I recently experienced a timeout error while offloading backups to a capacity tier (Azure BLOB). It occurred whenever Veeam offloaded large quantities of backup files simultaneously, typically any more than 6 backup files at a time would result in the offload failing.
This was a problem because the automatic SOBR offload process would process 40+ backup files at a time, most of which would fail until only 6 backup files remained in the queue, at this point the 6 remaining backup files would offload successfully. Typically there would be 250 or so backups in the offload queue, Veeam would offload these backup files for an hour until the timeout error occurred, then Veeam would start the next batch of 40 backups files to be offloaded.
Looking at the Veeam offload job logs (located in the main folder of the Veeam server logs, path ‘C:\ProgramData\Veeam\Backup\SOBR Offload’) we could see the following,
[18.08.2019 11:21:23] <176> Info – – – – Response: Archive Backup Chain: b14e8dd9-2351-4236-bd54-a08339859d49_40f33f92-ca5a-45ac-a2ec-d674efd0383d
[18.08.2019 12:57:26] <844> Error AP error: WinHttpWriteData: 12002: The operation timed out
[18.08.2019 12:57:26] <844> Error –tr:Write task completion error
[18.08.2019 12:57:26] <844> Error Shared memory connection was closed
At the time of troubleshooting, Veeam was allocated less than 50Mbps for offloading backups to BLOB. A correlation between internet bandwidth and the number of parallel offloading backup files was found, increasing the bandwidth via QoS resulted in more successful backups being offloaded simultaneously.
Veeam was offloading 40 backups in parallel during SOBR offload jobs, this 40 number comes from the ‘Limit maximum concurrent tasks to <N>‘ setting on the performance tier extent configured in the SOBR. Given this extent was the target for a substantial backup copy job, the concurrent task limit was set to 40 (appropriate for the core count on the repo). Reducing the maximum concurrent tasks to 6 or less would stop the offload timeout error but backup copy performance suffered which meant the Veeam was no longer meeting the required RPOs.

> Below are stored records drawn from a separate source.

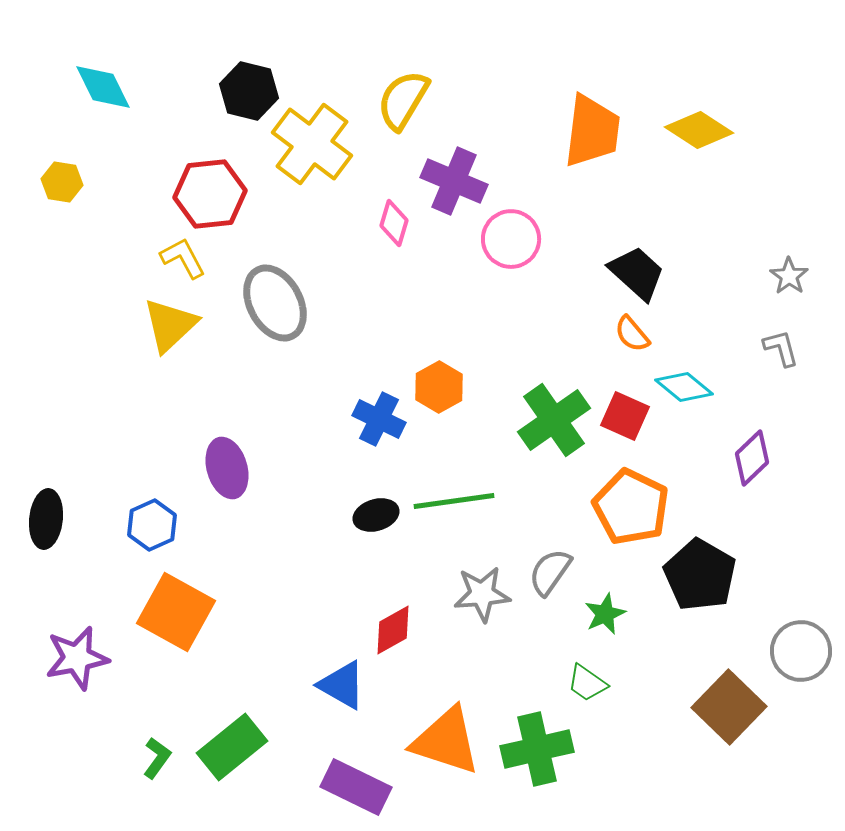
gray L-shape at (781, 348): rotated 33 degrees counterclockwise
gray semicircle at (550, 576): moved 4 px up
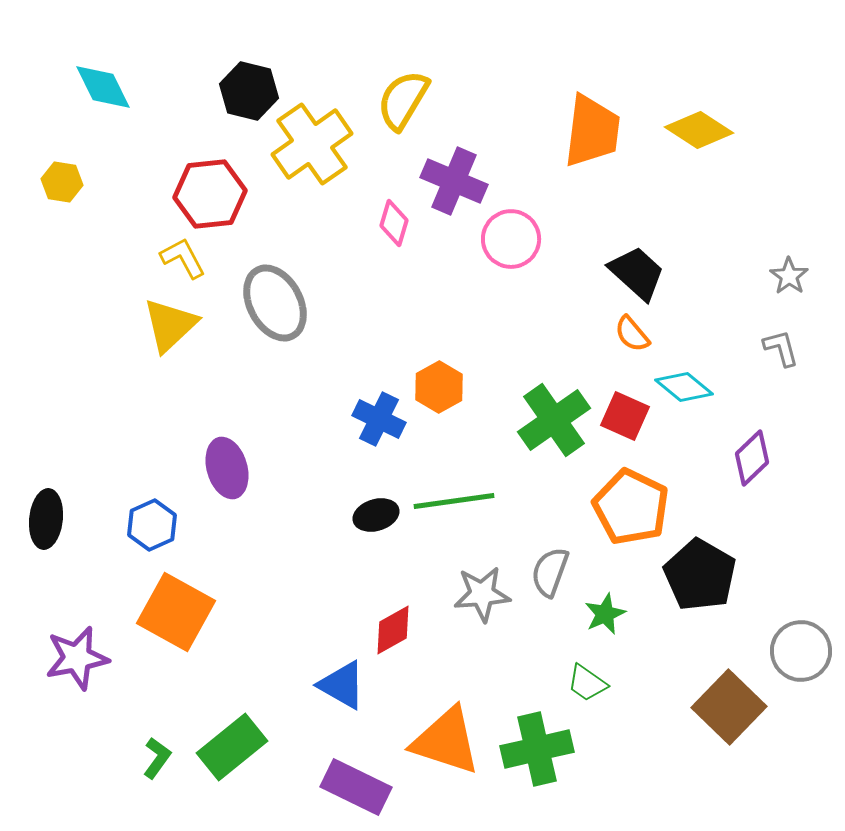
yellow cross at (312, 144): rotated 18 degrees clockwise
gray semicircle at (550, 572): rotated 15 degrees counterclockwise
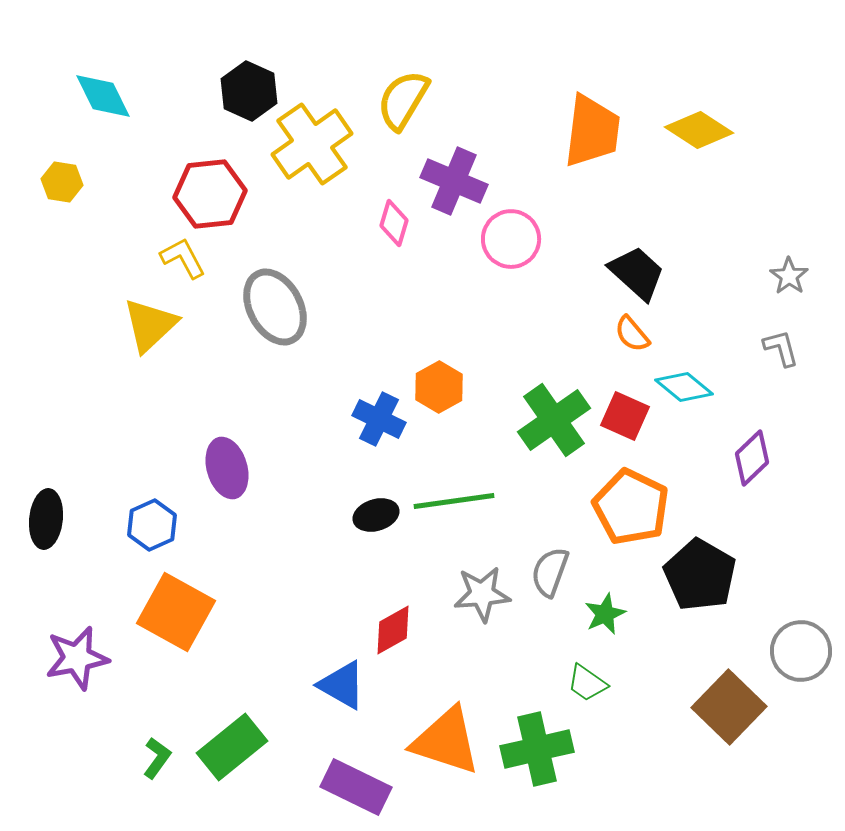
cyan diamond at (103, 87): moved 9 px down
black hexagon at (249, 91): rotated 10 degrees clockwise
gray ellipse at (275, 303): moved 4 px down
yellow triangle at (170, 325): moved 20 px left
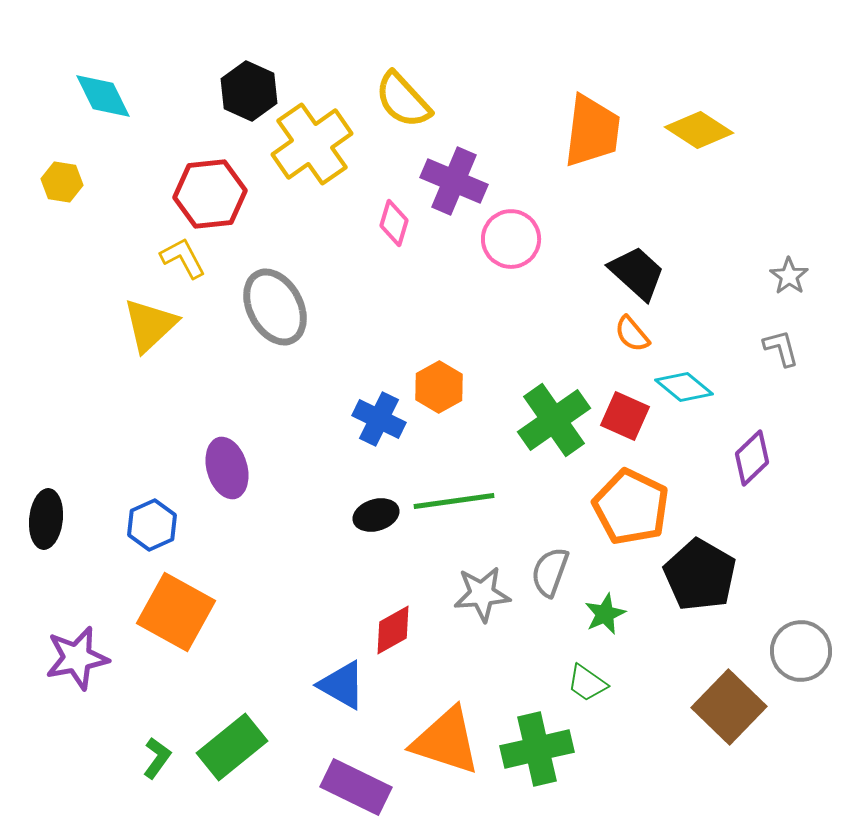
yellow semicircle at (403, 100): rotated 74 degrees counterclockwise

To ensure Veeam was indeed the problem, Veeam was removed out of the picture. Leveraging Azure Storage Explorer to upload multiple backup files demonstrated no errors would occur.
Veeam support suggested trying to reducing the number of Azure concurrent tasks, made possible via a registry tweak configured directly on the Veeam Backup Server. The registry path is as follows “HKEY_LOCAL_MACHINE\SOFTWARE\Veeam\Veeam Backup and Replication\”
- Description: Amount of parallel HTTP requests for data upload (tasks) to Azure archive tier. Applied either on VBR server and applied automatically to all extents/gates, or can be set specifically on the extent/gate. Key on VBR server has higher priority.
- Default Value: 64
Initially, a value of 10 was set for ‘AzureConcurrentTaskLimit’, however, offloading backups were still failing with timeout errors. Only after dropping the value to 1 did the timeout issue stops occurring.
Once internet bandwidth was increased to 800Mbps for Veeam, the registry key value was changed back to 64. Testing showed the stability of SOBR offload job with faster links was substantially better than SOBR offload jobs with slower links pre-registry change but it would still experience a timeout once or twice a month with the new faster link. Roughly speaking it worked out to be less than 0.1% of all SOBR offloads per month experiencing a timeout on the faster link. The failure of a couple of offloads per month wasn’t a huge concern because the retry would always be successful but to ensure the best experience possible the ‘AzureConcurrentTaskLimit’ registry key was changed to 8 with the plan of increasing it slightly until a limit is found.
It’s worth mentioning that lowering the Azure concurrent task limit may reduce throughput but it’s more likely to saturate the network if the data being offloaded is not too small (small and numerous files will likely wait a little longer in processing stages than offloading stages).